Summary
It is widely known that only a small fraction of the water injected during hydraulic fracturing is recovered during the flowback period. The water that remains in the reservoir is believed to imbibe into the matrix. Because of the capillary discontinuity between the matrix and the fracture, water blockage is formed near the matrix/fracture interface and reduces the hydrocarbon relative permeability. Therefore, shut-in is often performed just after hydraulic fracturing to alleviate water blockage by redistributing the water deeper into the reservoir through capillary imbibition.
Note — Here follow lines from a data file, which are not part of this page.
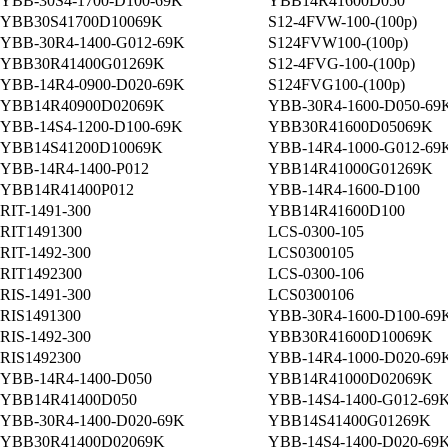
YBB-30S4-1700-D100-69K
YBB14R41600D050
YBB30S41700D10069K
S12-4FVW-100-(100p)
YBB-30R4-1400-G012-69K
S124FVW100-(100p)
YBB30R41400G01269K
S12-4FVG-100-(100p)
YBB-14R4-0900-D020-69K
S124FVG100-(100p)
YBB14R40900D02069K
YBB-30R4-1600-D050-69
YBB-14S4-1200-D100-69K
YBB30R41600D05069K
YBB14S41200D10069K
YBB-14R4-1000-G012-69
YBB-14R4-1400-P012
YBB14R41000G01269K
YBB14R41400P012
YBB-14R4-1600-D100
RIT-1491-300
YBB14R41600D100
RIT1491300
LCS-0300-105
RIT-1492-300
LCS0300105
RIT1492300
LCS-0300-106
RIS-1491-300
LCS0300106
RIS1491300
YBB-30R4-1600-D100-69
RIS-1492-300
YBB30R41600D10069K
RIS1492300
YBB-14R4-1000-D020-69
YBB-14R4-1400-D050
YBB14R41000D02069K
YBB14R41400D050
YBB-14S4-1400-G012-69
YBB-30R4-1400-D020-69K
YBB14S41400G01269K
YBB30R41400D02069K
YBB-14S4-1400-D020-69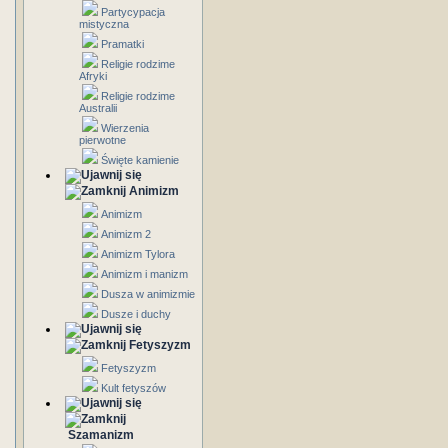
Partycypacja
mistyczna
Pramatki
Religie rodzime
Afryki
Religie rodzime
Australii
Wierzenia
pierwotne
Święte kamienie
Animizm
Animizm
Animizm 2
Animizm Tylora
Animizm i manizm
Dusza w animizmie
Dusze i duchy
Fetyszyzm
Fetyszyzm
Kult fetyszów
Szamanizm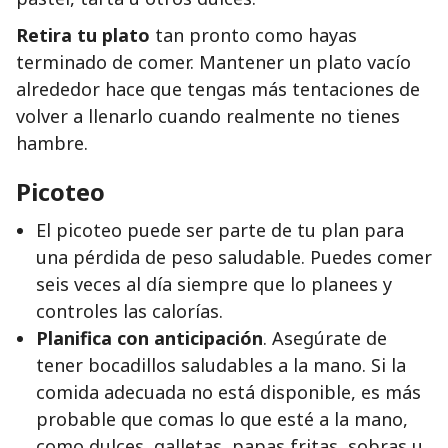
Retira tu plato
tan pronto como hayas
terminado de comer. Mantener un plato vacío
alrededor hace que tengas más tentaciones de
volver a llenarlo cuando realmente no tienes
hambre.
Picoteo
El picoteo puede ser parte de tu plan para
una pérdida de peso saludable. Puedes comer
seis veces al día siempre que lo planees y
controles las calorías.
Planifica con anticipación
. Asegúrate de
tener bocadillos saludables a la mano. Si la
comida adecuada no está disponible, es más
probable que comas lo que esté a la mano,
como dulces, galletas, papas fritas, sobras u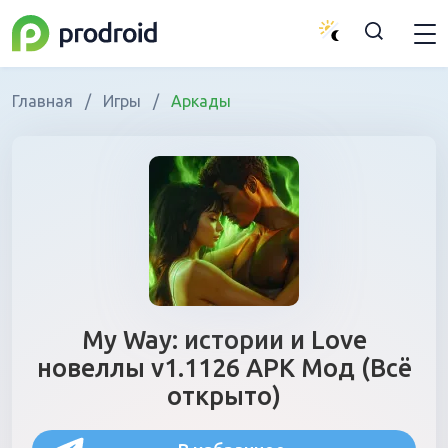
Главная
/
Игры
/
Аркады
My Way: истории и Love
новеллы v1.1126 APK Мод (Всё
открыто)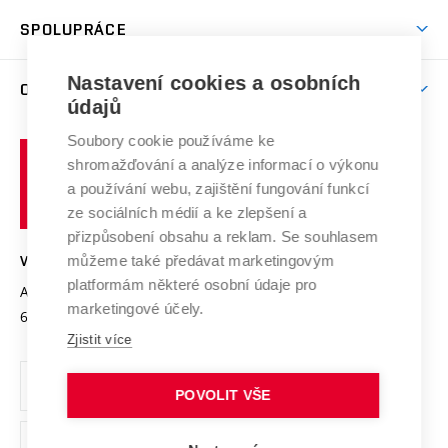
Studentský život
odkaz)
Věda a výzkum na VUT
Harmonogram akademického roku
Zpracování osobních údajů studentů
Sociální bezpečí
SPOLUPRÁCE
Celoživotní vzdělávání
Brno
Podpora excelence
Závěrečné práce
Studium bez bariér
Zpracování osobních údajů uchazečů o studium
Firemní spolupráce
Mezinárodní vědecká rada
Nastavení cookies a osobních
O UNIVERZITĚ
Doktorské studium
Podpora podnikání
E-přihláška
údajů
Zahraniční spolupráce
Systém zajišťování kvality výzkumu
Profil univerzity
Spolupráce se školami
Soubory cookie používáme ke
Vysoké
Výzkumné infrastruktury
shromažďování a analýze informací o výkonu
Udržitelná univerzita
učení
Služby univerzity
Transfer znalostí
a používání webu, zajištění fungování funkcí
technické
Podnikavá univerzita / ContriBUTe
Mezinárodní dohody
ze sociálních médií a ke zlepšení a
Open Science
v
Bezpečná univerzita
přizpůsobení obsahu a reklam. Se souhlasem
Univerzitní sítě
Brně
Projekty
můžeme také předávat marketingovým
VYSOKÉ UČENÍ TECHNICKÉ V BRNĚ
Vyznamenání
platformám některé osobní údaje pro
Projekty ze strukturálních fondů
Antonínská 548/1
www.vut.cz
marketingové účely.
Organizační struktura
602 00 Brno
vut@vutbr.cz
Specifický výzkum
Zjistit více
Úřední deska
Ochrana osobních údajů
POVOLIT VŠE
(externí
Pracovní příležitosti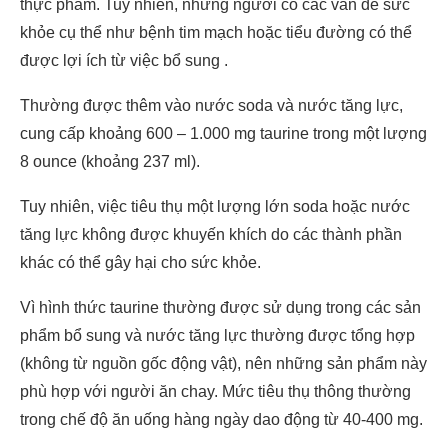
thực phẩm. Tuy nhiên, những người có các vấn đề sức
khỏe cụ thể như bệnh tim mạch hoặc tiểu đường có thể
được lợi ích từ việc bổ sung .
Thường được thêm vào nước soda và nước tăng lực,
cung cấp khoảng 600 – 1.000 mg taurine trong một lượng
8 ounce (khoảng 237 ml).
Tuy nhiên, việc tiêu thụ một lượng lớn soda hoặc nước
tăng lực không được khuyến khích do các thành phần
khác có thể gây hại cho sức khỏe.
Vì hình thức taurine thường được sử dụng trong các sản
phẩm bổ sung và nước tăng lực thường được tổng hợp
(không từ nguồn gốc động vật), nên những sản phẩm này
phù hợp với người ăn chay. Mức tiêu thụ thông thường
trong chế độ ăn uống hàng ngày dao động từ 40-400 mg.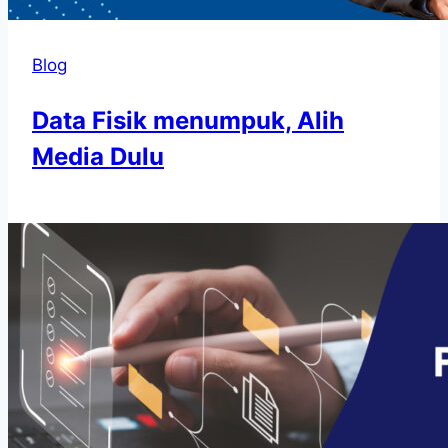
Blog
Data Fisik menumpuk, Alih
Media Dulu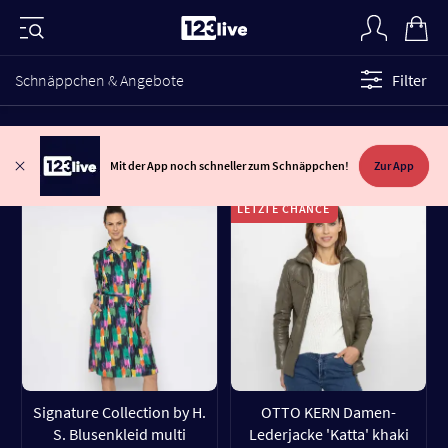
Schnäppchen & Angebote
Filter
Mit der App noch schneller zum Schnäppchen!
Zur App
LETZTE CHANCE
Signature Collection by H.
OTTO KERN Damen-
S. Blusenkleid multi
Lederjacke 'Katta' khaki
However, field data show mixed observations on shut-in performance: some report shut-in as beneficial, while others suggest that it is detrimental. On the basis of laboratory experiments, shut-in is shown to increase the hydrocarbon relative permeability upon flowback. However, most of the laboratory-scale experiments might not simulate the stress-dependent permeability (SDP) observed in hydraulically fractured reservoirs. SDP is a behavior of a porous medium in which its permeability changes depending on the pressure/stress change which, in turn, affects the grain compaction/dilation or fracture aperture and hence permeability. As reported in many experiments, SDP inevitably occurs because the pore pressure changes significantly during both the fracturing and the production stage in hydraulically fractured reservoirs. Therefore, there have been questions concerning the applicability of such laboratory-scale experiments to explain the field-scale phenomena. Because reservoir simulation allows the inclusion of SDP, several papers used the simulation approach to investigate shut-in benefits while including the SDP. However, most of the previous simulation studies used an unrealistic input for the matrix SDP and an asymmetric model segmentation, or even did not validate their numerical model with field-data history matching. This paper will show that such unrealistic input, and such an improper modeling approach, can yield misleading conclusions on shut-in benefits. Therefore, the first objective of our study is to demonstrate an improved modeling workflow to simulate flowback upon water fracturing. Afterward, we aim to evaluate shut-in benefits in terms of hydrocarbon recovery and net present value (NPV). The NPV allows a more realistic economic evaluation of shut-in benefits, because it discounts the higher initial production rate because of shut-in that happens in the future. A parametric study on the injection volume, matrix absolute permeability, and economic parameters is also presented.
Given the more realistic modeling approach, our model is successfully history matched with field production data from the Middle Bakken Shale reservoir. This model quantitatively shows that shut-in does not significantly affect the ultimate oil recovery in shale-oil reservoirs. In fact, the model shows that longer shut-in tends to decrease the NPV because the higher initial production rate upon shut-in cannot be maintained for long enough to compensate for the production loss during the shut-in period. Our model suggests that such higher initial production rates are unsustainable because even after shut-in, water will reaccumulate toward the fractures and create water blockage. In addition, the high pressure buildup during fracturing only marginally increases the average reservoir pressure and will be expended quickly once flowback starts. In other words, shut-in seems to only delay the water-blockage issue, although it allows the early-time flowback to start in a milder water-blockage situation. As a result, in this study we propose immediate flowback as a more profitable flowback strategy.